Source document |
.....

Einstein's Equivalence Principle in Nonrelativistic Quantum Mechanics

TL;DR

This paper formulates Einstein's Equivalence Principle within nonrelativistic quantum mechanics, demonstrating its validity and exploring implications for quantum systems and tunneling phenomena, bridging concepts between quantum theory and gravity.

Contribution

It provides a precise quantum formulation of Einstein's Equivalence Principle and analyzes its implications in various quantum systems, a novel integration of gravity and quantum mechanics.

Findings

Equivalence of free fall and inertial motion in quantum systems

Derivation of gravitational redshift in neutron interferometry

Insights into quantum tunneling under gravitational influence

Abstract

In this work, a precise quantum formulation of Einstein's Equivalence Principle (EEP) is developed within the framework of nonrelativistic quantum mechanics. By employing detailed analyses in both the Schr\"odinger and Heisenberg pictures, it is demonstrated that an observer in free fall in a uniform gravitational field is equivalent to an inertial observer in the absence of such a field. The transformations of the wave function are reexamined, and the conditions for the equality of inertial and gravitational mass are established -- thereby consistently deriving the gravitational redshift observed in neutron interferometry experiments. Additionally, relevant applications of the proposed formalism are explored in confined systems (such as particles in potential boxes and in linear potential barriers), elucidating quantum tunneling phenomena and their dependence on energy levels. The results reaffirm the validity of the Equivalence Principle in the nonrelativistic quantum regime and open new perspectives for integrating quantum mechanics and general relativity.

.....

Check your understanding |
• a. In the summary of the paper on Einstein's Equivalence Principle, which two pictures of quantum mechanics are used for the detailed analyses?
• b. Render this sentence from the equivalence principle summary into Spanish: "It provides a precise quantum formulation of Einstein's Equivalence Principle and analyzes its implications in various quantum systems, a novel integration of gravity and quantum mechanics."
• c. Write out the equivalence principle summary from "This paper formulates" up to and including "theory and gravity.".

Extracted records |
.....

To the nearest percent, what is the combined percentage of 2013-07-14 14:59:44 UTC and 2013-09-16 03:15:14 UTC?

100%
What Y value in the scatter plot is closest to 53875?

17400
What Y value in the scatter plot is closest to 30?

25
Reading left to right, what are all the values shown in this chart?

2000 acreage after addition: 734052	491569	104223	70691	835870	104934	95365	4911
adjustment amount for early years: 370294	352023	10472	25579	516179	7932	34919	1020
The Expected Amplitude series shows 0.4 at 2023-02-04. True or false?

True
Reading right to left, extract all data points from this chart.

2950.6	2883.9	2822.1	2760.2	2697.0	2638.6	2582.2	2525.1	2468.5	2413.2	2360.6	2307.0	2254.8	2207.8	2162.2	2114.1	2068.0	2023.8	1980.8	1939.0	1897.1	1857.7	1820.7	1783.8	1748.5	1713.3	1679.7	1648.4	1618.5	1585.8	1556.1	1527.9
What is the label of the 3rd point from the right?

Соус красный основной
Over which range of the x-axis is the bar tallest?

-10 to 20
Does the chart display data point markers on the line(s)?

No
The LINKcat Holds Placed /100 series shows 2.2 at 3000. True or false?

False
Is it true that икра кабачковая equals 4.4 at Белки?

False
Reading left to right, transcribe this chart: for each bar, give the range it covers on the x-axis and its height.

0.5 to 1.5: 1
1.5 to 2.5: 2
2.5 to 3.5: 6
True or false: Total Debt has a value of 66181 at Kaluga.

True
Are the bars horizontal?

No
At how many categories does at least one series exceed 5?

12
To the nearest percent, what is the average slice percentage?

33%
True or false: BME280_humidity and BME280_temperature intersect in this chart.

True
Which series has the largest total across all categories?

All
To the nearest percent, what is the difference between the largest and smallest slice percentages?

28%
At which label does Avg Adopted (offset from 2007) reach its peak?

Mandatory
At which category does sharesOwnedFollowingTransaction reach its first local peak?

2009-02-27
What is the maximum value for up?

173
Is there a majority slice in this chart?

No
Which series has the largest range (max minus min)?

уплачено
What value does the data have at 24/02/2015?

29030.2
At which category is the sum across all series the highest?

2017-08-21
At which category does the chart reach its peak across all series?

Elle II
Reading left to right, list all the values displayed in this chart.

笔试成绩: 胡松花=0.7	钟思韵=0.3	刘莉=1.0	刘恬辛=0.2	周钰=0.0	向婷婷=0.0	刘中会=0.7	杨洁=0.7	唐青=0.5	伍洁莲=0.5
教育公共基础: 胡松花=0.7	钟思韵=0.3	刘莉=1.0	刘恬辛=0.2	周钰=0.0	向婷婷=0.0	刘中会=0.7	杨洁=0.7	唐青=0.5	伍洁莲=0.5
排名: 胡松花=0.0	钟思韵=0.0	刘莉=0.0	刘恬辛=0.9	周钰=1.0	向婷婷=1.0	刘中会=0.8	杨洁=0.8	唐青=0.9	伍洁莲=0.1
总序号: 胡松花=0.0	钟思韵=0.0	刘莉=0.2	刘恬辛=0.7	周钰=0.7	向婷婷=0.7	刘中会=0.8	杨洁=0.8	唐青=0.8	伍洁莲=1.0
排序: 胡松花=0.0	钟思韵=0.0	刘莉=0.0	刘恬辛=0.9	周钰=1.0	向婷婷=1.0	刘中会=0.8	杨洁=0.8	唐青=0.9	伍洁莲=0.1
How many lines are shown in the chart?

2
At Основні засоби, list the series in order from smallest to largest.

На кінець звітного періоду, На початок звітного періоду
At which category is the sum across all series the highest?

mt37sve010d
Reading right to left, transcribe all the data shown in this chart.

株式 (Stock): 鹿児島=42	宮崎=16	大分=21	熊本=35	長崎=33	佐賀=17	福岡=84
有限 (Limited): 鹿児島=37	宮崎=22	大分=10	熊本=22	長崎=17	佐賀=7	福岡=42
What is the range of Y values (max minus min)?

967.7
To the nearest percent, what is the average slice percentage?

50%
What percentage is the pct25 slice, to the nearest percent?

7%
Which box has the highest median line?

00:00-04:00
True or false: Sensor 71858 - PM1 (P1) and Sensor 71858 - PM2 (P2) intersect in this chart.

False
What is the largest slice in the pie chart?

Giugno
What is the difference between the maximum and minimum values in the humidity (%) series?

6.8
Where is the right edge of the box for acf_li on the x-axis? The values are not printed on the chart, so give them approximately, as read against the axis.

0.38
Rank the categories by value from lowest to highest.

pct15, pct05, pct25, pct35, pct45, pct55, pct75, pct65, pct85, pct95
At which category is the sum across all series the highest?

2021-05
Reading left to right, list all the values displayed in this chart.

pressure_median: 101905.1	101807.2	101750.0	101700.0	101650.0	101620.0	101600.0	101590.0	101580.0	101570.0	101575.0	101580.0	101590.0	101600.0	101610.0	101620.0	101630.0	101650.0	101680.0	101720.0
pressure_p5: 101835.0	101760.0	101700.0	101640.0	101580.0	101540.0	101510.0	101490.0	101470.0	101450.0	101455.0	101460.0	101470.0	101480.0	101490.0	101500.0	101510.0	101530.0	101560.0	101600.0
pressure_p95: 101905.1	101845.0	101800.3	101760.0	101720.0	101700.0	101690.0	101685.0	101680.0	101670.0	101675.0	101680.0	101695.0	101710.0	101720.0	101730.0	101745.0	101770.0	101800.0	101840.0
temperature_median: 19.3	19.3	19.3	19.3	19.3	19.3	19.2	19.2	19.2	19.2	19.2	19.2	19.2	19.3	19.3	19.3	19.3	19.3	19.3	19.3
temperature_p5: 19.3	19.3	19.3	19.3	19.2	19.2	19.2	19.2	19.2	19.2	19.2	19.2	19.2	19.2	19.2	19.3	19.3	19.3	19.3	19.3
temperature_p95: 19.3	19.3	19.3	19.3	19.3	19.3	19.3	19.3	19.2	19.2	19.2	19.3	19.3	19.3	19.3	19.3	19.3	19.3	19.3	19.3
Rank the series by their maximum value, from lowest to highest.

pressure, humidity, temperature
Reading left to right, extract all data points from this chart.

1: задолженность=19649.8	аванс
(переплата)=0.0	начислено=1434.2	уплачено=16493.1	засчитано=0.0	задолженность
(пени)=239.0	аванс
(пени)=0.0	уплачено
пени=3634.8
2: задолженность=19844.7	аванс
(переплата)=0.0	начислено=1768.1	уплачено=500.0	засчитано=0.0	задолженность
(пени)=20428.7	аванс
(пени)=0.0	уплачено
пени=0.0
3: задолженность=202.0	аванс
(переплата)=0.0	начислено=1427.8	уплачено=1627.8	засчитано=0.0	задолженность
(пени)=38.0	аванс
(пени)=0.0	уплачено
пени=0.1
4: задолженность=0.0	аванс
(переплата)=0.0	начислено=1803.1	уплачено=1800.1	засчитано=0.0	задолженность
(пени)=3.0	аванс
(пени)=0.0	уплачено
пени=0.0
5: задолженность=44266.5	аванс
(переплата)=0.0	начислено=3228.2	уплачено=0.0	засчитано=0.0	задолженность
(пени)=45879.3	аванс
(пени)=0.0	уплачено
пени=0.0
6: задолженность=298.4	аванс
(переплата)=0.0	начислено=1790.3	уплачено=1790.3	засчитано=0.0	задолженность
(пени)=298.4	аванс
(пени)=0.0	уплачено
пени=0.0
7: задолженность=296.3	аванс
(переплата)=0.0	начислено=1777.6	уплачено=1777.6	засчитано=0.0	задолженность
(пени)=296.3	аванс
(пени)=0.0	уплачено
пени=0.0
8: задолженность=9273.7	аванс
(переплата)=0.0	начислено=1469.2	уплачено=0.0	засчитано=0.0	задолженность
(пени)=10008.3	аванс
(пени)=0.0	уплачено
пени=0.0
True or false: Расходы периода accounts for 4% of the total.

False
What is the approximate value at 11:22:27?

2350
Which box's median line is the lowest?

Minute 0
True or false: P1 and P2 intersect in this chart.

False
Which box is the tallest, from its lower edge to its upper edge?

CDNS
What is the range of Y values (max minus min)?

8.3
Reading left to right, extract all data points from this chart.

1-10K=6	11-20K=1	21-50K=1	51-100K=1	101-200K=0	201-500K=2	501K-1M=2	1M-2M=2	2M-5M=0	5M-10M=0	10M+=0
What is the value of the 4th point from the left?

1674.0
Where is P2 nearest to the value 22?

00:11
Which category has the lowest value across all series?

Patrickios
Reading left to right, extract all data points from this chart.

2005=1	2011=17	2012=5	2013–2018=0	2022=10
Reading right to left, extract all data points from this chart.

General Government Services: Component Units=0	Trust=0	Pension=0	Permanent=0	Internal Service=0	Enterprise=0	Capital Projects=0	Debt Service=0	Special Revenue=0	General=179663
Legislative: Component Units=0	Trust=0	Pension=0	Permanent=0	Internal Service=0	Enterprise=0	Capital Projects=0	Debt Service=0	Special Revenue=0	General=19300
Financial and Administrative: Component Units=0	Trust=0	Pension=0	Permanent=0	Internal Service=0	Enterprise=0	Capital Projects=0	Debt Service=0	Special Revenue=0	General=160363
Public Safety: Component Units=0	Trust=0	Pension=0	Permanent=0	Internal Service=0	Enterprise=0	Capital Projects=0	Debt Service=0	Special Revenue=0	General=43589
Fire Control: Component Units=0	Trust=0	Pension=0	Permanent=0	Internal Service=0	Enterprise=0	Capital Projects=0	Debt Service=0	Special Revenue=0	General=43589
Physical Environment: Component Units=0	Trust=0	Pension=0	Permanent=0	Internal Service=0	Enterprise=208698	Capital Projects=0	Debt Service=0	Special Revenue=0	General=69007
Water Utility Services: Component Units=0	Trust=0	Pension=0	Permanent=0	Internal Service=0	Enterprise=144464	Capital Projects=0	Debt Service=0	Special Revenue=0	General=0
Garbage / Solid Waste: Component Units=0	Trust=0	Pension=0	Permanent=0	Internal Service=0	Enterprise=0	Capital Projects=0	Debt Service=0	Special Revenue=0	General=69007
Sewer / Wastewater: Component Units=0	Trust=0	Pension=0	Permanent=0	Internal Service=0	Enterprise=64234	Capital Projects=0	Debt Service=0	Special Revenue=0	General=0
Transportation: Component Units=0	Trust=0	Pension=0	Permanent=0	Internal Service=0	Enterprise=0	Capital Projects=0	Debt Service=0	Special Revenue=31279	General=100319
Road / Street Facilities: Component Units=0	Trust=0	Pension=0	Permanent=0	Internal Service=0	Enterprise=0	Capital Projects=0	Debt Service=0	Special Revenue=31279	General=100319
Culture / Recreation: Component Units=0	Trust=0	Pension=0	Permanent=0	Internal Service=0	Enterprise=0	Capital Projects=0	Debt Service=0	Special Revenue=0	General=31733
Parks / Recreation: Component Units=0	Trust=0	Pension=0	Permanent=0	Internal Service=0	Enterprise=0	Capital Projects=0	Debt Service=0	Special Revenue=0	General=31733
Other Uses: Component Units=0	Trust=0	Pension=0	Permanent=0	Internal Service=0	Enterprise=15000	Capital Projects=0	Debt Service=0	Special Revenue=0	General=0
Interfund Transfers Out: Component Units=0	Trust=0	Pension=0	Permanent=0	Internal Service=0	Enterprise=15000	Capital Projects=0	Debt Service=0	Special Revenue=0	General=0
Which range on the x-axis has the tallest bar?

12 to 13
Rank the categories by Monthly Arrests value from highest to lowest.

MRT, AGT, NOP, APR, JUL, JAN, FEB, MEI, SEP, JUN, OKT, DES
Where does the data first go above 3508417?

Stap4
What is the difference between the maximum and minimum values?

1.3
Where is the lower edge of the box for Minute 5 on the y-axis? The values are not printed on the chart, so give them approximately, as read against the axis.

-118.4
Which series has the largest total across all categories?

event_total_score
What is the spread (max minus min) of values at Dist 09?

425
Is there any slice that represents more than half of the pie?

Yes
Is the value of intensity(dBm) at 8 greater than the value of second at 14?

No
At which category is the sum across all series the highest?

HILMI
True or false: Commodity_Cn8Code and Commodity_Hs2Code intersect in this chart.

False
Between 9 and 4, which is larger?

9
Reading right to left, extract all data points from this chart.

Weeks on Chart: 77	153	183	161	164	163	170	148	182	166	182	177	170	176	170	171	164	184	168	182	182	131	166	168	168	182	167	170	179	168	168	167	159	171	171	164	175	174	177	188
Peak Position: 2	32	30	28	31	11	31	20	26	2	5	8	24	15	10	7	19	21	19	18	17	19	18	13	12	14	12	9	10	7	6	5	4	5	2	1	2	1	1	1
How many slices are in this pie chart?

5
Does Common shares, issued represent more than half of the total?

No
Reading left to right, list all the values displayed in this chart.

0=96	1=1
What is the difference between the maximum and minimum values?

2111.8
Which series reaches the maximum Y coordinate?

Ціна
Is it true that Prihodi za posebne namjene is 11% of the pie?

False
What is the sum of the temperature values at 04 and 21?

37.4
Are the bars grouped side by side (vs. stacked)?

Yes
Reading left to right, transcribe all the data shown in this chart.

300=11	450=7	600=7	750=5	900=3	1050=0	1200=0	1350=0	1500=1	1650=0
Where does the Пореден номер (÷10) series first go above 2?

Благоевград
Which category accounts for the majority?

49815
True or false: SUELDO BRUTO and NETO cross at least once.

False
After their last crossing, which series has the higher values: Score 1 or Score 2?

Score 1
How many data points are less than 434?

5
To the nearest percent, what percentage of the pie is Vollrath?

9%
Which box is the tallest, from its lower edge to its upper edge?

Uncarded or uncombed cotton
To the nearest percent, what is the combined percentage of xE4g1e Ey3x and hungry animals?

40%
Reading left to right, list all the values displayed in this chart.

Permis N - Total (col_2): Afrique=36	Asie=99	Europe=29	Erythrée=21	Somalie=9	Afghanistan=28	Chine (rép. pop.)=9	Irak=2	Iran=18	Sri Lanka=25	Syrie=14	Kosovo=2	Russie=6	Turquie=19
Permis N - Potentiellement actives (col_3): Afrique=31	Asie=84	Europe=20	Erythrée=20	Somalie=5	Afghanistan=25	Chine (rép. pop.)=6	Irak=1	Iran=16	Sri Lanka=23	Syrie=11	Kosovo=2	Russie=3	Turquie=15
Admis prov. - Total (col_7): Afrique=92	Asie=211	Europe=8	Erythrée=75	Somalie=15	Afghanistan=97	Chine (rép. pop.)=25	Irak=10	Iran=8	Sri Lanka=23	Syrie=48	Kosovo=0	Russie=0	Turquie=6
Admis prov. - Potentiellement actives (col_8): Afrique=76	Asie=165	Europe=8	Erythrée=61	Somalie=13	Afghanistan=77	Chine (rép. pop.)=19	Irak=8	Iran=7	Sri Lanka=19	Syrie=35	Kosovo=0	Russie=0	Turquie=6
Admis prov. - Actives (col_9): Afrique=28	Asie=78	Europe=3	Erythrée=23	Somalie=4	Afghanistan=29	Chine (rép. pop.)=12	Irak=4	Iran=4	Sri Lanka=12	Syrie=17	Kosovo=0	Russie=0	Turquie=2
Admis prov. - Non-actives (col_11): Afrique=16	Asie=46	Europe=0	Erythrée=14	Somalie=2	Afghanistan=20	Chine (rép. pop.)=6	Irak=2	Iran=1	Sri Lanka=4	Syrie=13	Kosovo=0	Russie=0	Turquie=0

.....

Exercise results |
• a. The Schrödinger and Heisenberg pictures.

• b. Proporciona una formulación cuántica precisa del Principio de Equivalencia de Einstein y analiza sus implicaciones en diversos sistemas cuánticos, una integración novedosa de la gravedad y la mecánica cuántica.

• c.
This paper formulates Einstein's Equivalence Principle within nonrelativistic quantum mechanics, demonstrating its validity and exploring implications for quantum systems and tunneling phenomena, bridging concepts between quantum theory and gravity.